The first piece of regulation, S.Amdt.712 to the National Defense Authorization Act for Fiscal Year 2024, increases Anti-Money Laundering regulations on crypto service providers. The bipartisan amendment was introduced by Senators Warren, Marshall, Lummis and Gillibrand. The first two have been critical of crypto, while the other two have been avid crypto supporters.

The amendment focuses on different aspects of improving security and requires the development of a new process by the US Treasury, SEC, CFTC, and FinCEN, among others.

Over the next two years, the aim is to introduce new powers to ensure that crypto protocols and service providers’ AML programs are robust. It further requires FinCEN to submit a report in a year on the operations of crypto-asset mixers and tumblers.  

New bill to oversee DeFi

On Tuesday, Senators introduced another piece of crypto regulation, a crypto-related bill entitled Crypto-Asset National Security Enhancement and Enforcement Act of 2023 (CANSEE). Senators Jack Reed, Mike Rounds, Mark Warner and Mitt Romney put forward the bill, which requires Decentralized Finance (DeFi) services to meet the same AML and economic sanctions compliance obligations as other financial companies.
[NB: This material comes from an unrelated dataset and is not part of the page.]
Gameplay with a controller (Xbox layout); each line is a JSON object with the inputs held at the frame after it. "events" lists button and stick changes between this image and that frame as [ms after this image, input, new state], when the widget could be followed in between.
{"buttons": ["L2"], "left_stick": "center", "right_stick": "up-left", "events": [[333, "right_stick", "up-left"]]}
As per Senator Warner, The CANSEE Act would end special treatment for DeFi by applying the same national security laws that apply to banks. The press release also noted,

“If nobody controls a DeFi service, then—as a backstop—anyone who invests more than $25 million in developing the project will be responsible for these obligations.

In line with the same, Senator Reed stated,

“This legislation bolsters the Treasury Department’s tools to protect our national and economic security…Our bill  will also ensure that law enforcement has access to better information about cryptocurrency transactions, which they need to fight crimes like cross-border drug trafficking, weapons proliferation, and ransomware attacks.

Effects of regulatory uncertainty

Recent crackdowns by the SEC have led companies to undertake self-assessment before planning to adopt crypto. The foremost example of this is Nasdaq which was set to launch its crypto custody services in Q2 this year.

However, following the recent SEC and Gary Gensler spectacle, Nasdaq announced that it would be dropping its plans. The announcement was made by CEO Adena Friedman in an earnings call on July 19.